Выбрать главу

Бахтин же почему-то полагает, что личность может говорить о себе только словами такого автора, который, подобно женщине, вынашивающей плод, чреват героем. С этой точки зрения «первая существенная форма словесной объективации жизни и личности… <…> — самоотчет-исповедь». В самоотчете-исповеди, как полагает Бахтин, «герой и автор слиты воедино». Правда, это синкретическое состояние крайне неустойчиво и зыбко. Стоит исповедующемуся приступить к «чтению исповеди своими глазами», как сразу же появляется позиция вненаходимости, благодаря которой «созерцатель начинает тяготеть к авторству», а «субъект самоотчета-исповеди становится героем». Однако эта ситуация в корне противоречит исходному заданию самоотчета-исповеди, «заведомо не художественному». На вопрос, «кем же должен быть читатель самоотчета-исповеди и как он должен воспринимать его, чтобы осуществить имманентное ему внеэстетическое задание», Бахтин предлагает следующий ответ: «Субъект самоотчета-исповеди противостоит нам в событии бытия совершающим свой поступок, который мы не должны ни воспроизводить (подражательно), ни художественно созерцать, но на который должны реагировать своим ответным поступком (подобно тому как обращенную к нам просьбу мы не должны ни воспроизводить — сопереживать, подражать, — ни художественно воспринимать, а реагировать ответным поступком: исполнить или отказать; этот поступок не имманентен просьбе, между тем как эстетическое созерцание — сотворение — имманентно самому художественному произведению, правда, не эмпирически данному)».

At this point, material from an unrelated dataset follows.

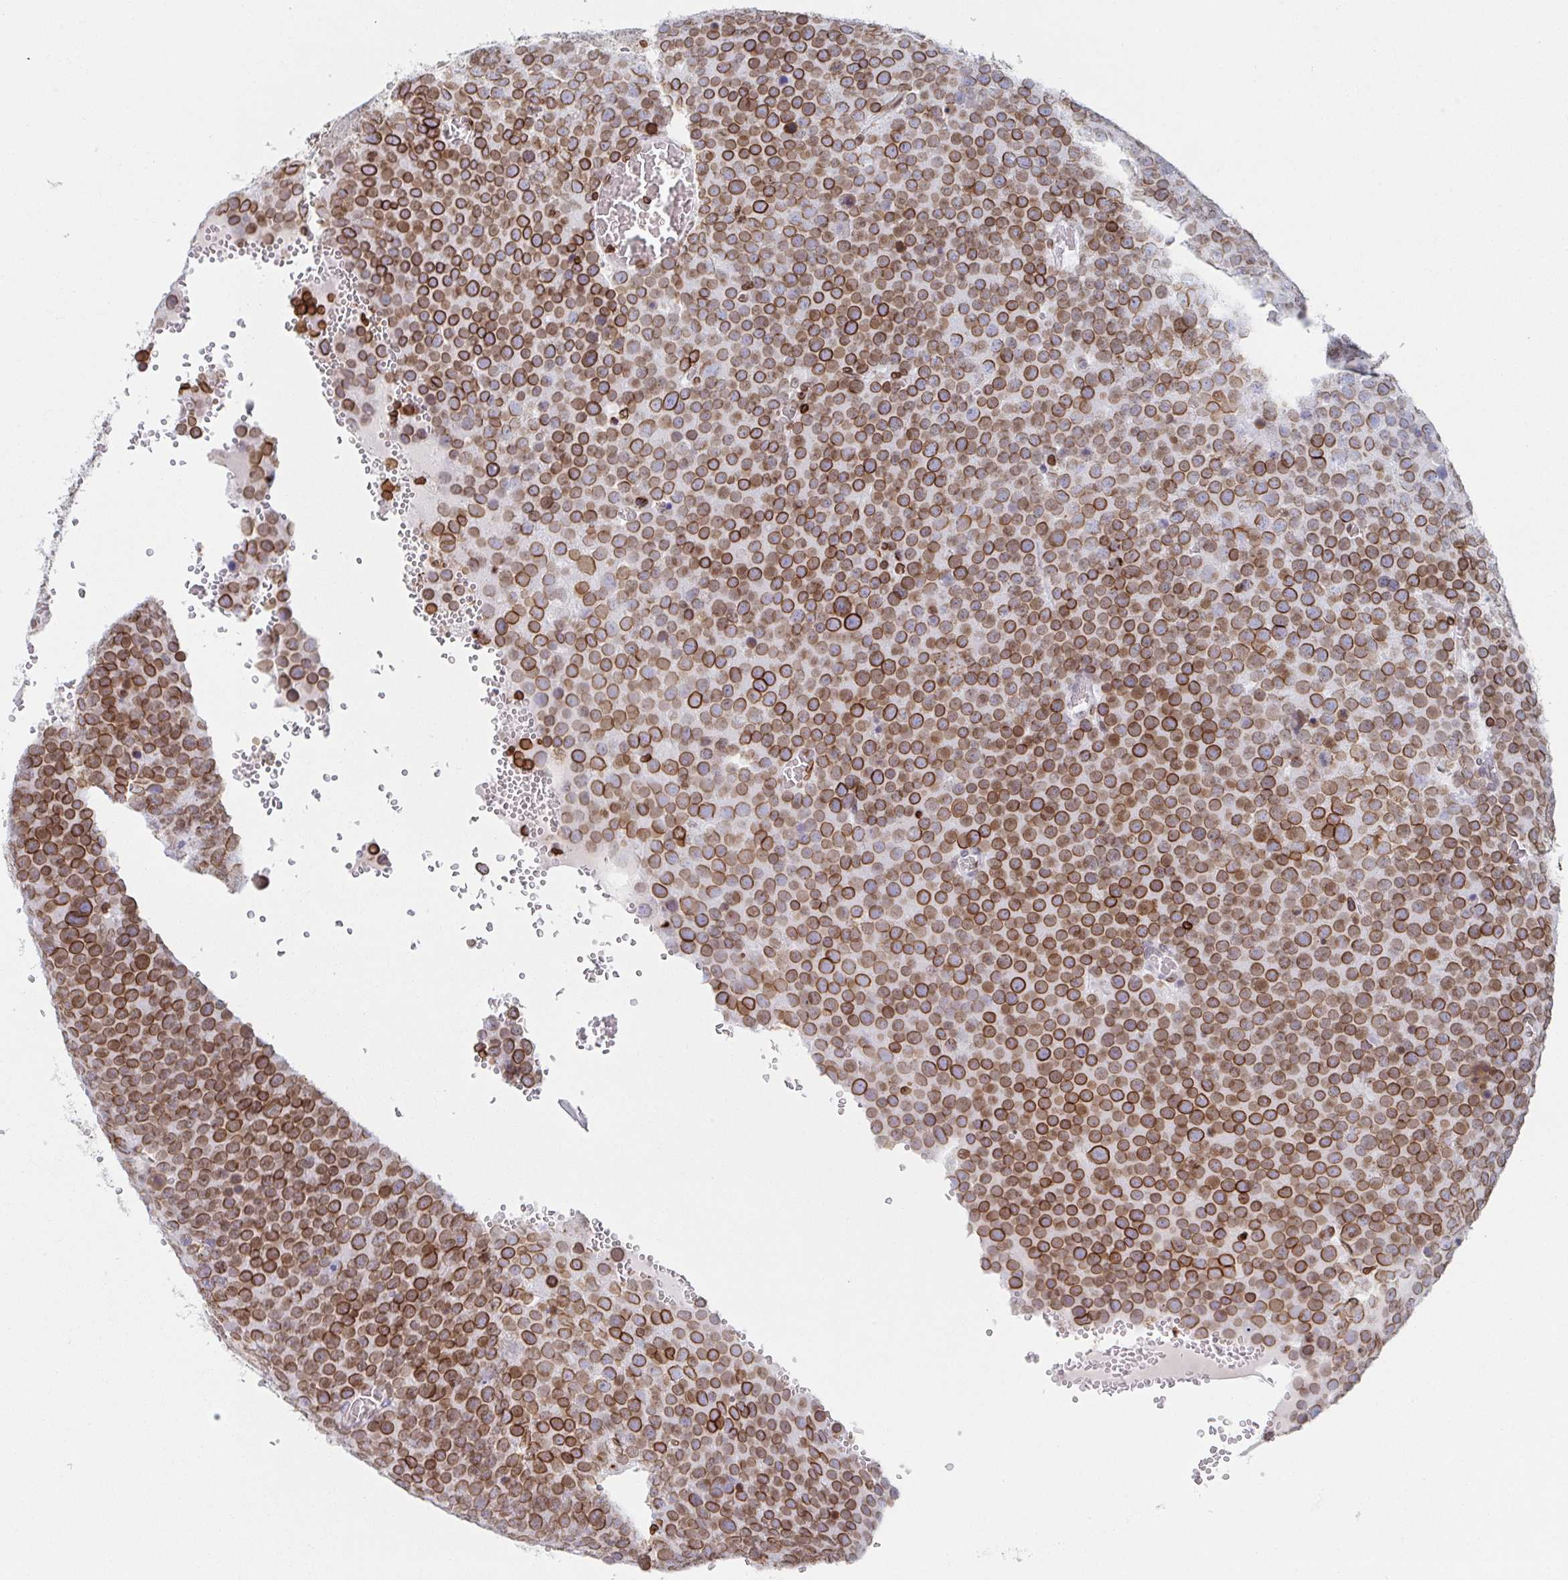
{"staining": {"intensity": "strong", "quantity": ">75%", "location": "cytoplasmic/membranous,nuclear"}, "tissue": "testis cancer", "cell_type": "Tumor cells", "image_type": "cancer", "snomed": [{"axis": "morphology", "description": "Seminoma, NOS"}, {"axis": "topography", "description": "Testis"}], "caption": "Immunohistochemistry micrograph of seminoma (testis) stained for a protein (brown), which demonstrates high levels of strong cytoplasmic/membranous and nuclear expression in approximately >75% of tumor cells.", "gene": "BTBD7", "patient": {"sex": "male", "age": 71}}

А как же быть с постоянно тлеющей вненаходимостью, угрожающей уничтожить правильную реакцию на самоотчет-исповедь в самом зародыше? По мнению Бахтина, энергию этого потенциального источника эстетической опасности необходимо перенаправить в нравственно-религиозное русло. Тогда субъект самоотчета-исповеди становится объектом «молитвы за него о прощении и отпущении грехов», а содержание самоотчета-исповеди — «назиданием». В последнем случае «имеет место вживание в субъект и воспроизведение в себе внутреннего события его, но не в целях завершения и освобождения, а в целях собственного духовного роста, обогащения духовным опытом; самоотчет-исповедь сообщает и научает о боге, ибо, как мы видим, путем одинокого самоотчета уясняется бог, осознается вера, уже в самой жизни живущая (жизнь-вера)».

Следующая ступень отпадения героя от автора — автобиография. Разумеется, оговаривается Бахтин, «резкой, принципиальной грани между автобиографией и биографией нет». Но вместе с тем он постоянно подчеркивает, хотя и не в виде программного положения, что необходимо строго разграничивать исповедальное и биографическое начала: если для первого сущностным признаком является наличие «покаянного тона», то для второго он будет лишь «замутнением» исходного задания, которое может включать в себя и самовосхваление, и разыгрывание определенной социальной роли в рамках сценария, предлагаемого, например, таким «трудоустраиваемым» жанром, как резюме.

Считая самоотчет-исповедь явлением как бы вневременным (к покаянию способен и джентльмен Викторианской эпохи, и крестоносец, отправившийся в Святую землю), Бахтин утверждает, что «своеобразные, внутренне противоречивые, переходные формы от самоотчета-исповеди к автобиографии появляются на исходе средних веков, которые не знали биографических ценностей, и в раннем Возрождении» («Исповедь» Петрарки и «История моих бедствий» Абеляра).

И биография, и автобиография, чтобы быть устойчивыми, нуждаются в таком якоре, как вненаходимость. Подлинный автор любой автобиографии — это «тот возможный другой, которым мы легче всего бываем одержимы в жизни, который с нами, когда мы смотрим на себя в зеркало, когда мы мечтаем о славе, строим внешние планы жизни; возможный другой, впитавшийся в наше сознание и часто руководящий нашими поступками, оценками и видением себя самого рядом с нашим я-для-себя».